Applebee’s and IHOP are two casual dining restaurants that use AI to streamline operations. Their AI-powered tech support system allows staff to interact with company databases by simply asking questions in a conversational manner. No more digging through manuals and documentation, which is intended to improve staff productivity and operational efficiency.
Quick-service, fast casual, and café segments are also actively investing in AI, prioritizing operational improvements such as efficiency, marketing, and loyalty.
The large restaurant chain “Yum! Brands,” for example, is currently advancing in AI Adoption with their own digital AI-driven restaurant technology platform, “Byte by Yum!”, helping reduce bottlenecks in high-volume restaurants.
Regarding AI in core kitchen execution, we are still at an early stage of the AI adoption timeline, as these systems are still limited and experimental, with less than half of respondents currently using or testing them.
And there is a recurring pattern: AI delivers the most immediate value in environments where operations are complex, data-rich, and require coordination at scale.

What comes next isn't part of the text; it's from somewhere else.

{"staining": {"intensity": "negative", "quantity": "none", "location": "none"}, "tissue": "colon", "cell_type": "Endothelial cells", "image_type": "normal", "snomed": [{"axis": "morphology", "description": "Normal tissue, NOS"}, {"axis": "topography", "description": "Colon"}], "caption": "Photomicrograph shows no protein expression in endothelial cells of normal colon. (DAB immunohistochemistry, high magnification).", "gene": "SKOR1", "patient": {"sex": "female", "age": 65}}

Where kitchen work becomes less predictable and more dependent on real-time judgment, adoption tends to be more cautious.

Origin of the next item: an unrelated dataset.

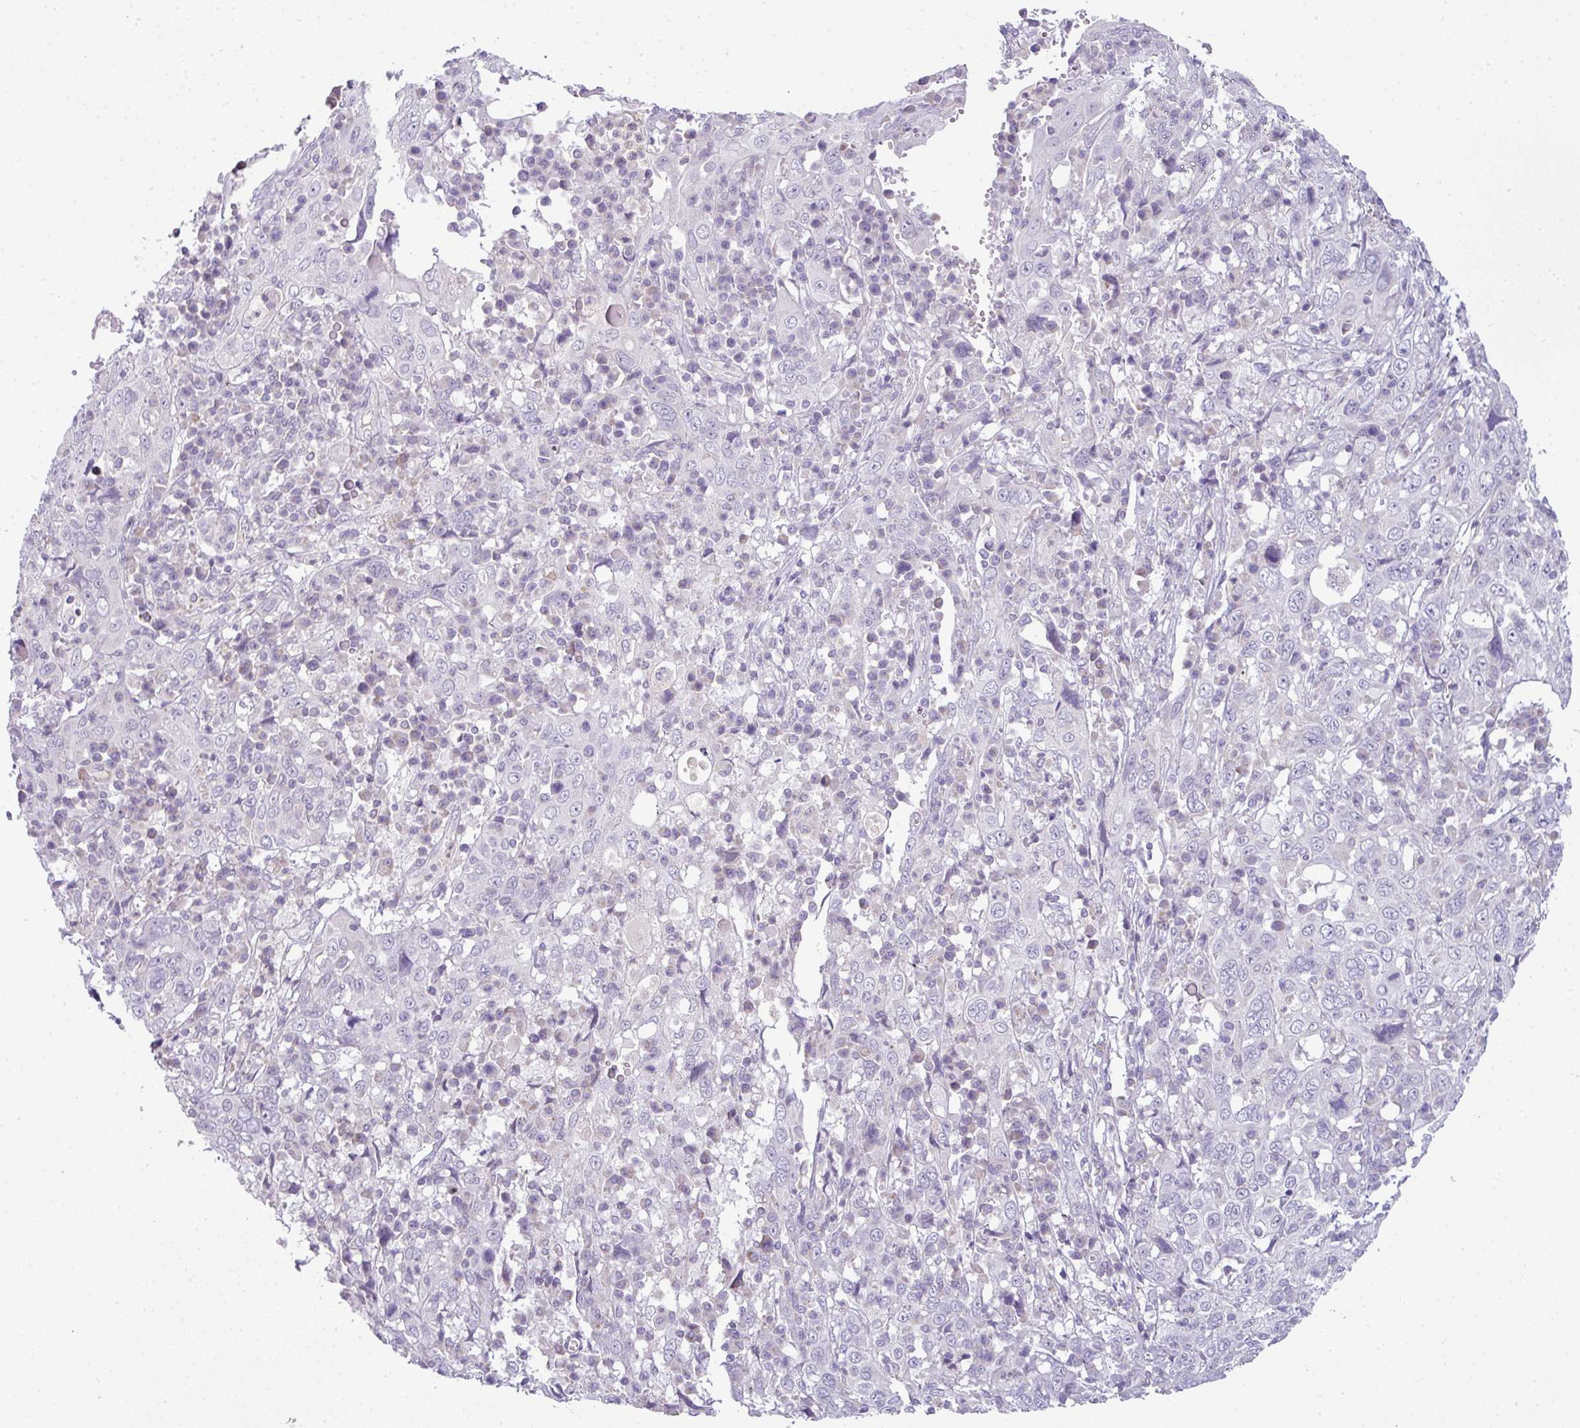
{"staining": {"intensity": "negative", "quantity": "none", "location": "none"}, "tissue": "cervical cancer", "cell_type": "Tumor cells", "image_type": "cancer", "snomed": [{"axis": "morphology", "description": "Squamous cell carcinoma, NOS"}, {"axis": "topography", "description": "Cervix"}], "caption": "This is an immunohistochemistry image of human cervical squamous cell carcinoma. There is no staining in tumor cells.", "gene": "HBEGF", "patient": {"sex": "female", "age": 46}}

The question any foodservice leader should ask starts with the word "Where":
Where in restaurant kitchens can AI bring the most value in creating meaningful, measurable operational value without compromising hospitality's identity?
The answer is to clearly separate operational bottlenecks, such as forecasting and managing inventory, from the parts of the kitchen that define the brand and guest experience, not the brand identity. This would lead to the use of AI that stabilizes the system around the chef, not replacing the role within it.
In practice, that means:
Automating where variability creates cost and complexity,
supporting decision-making where data improves outcomes,
and reserving human control where judgment, creativity, and brand expression define the experience.
So before beginning to consider investing in kitchen AI, ask yourself these three questions:
What are the tasks that are repetitive and measurable in my business?
Does reliable operational data already exist?
Does automating it affect my business identity or guest perception?
It is not about aiming for a fully automated kitchen, but a better-balanced one. One where technology handles what can be standardized, and people remain responsible for what cannot.
This matters because food is never purely functional.
When asking Patrick Ogheard, one of our foremost culinary craftsmen at EHL, about his favorite meal, he shared:
A reminder that cooking is not only about the final plate, but also about memory, emotion, and context.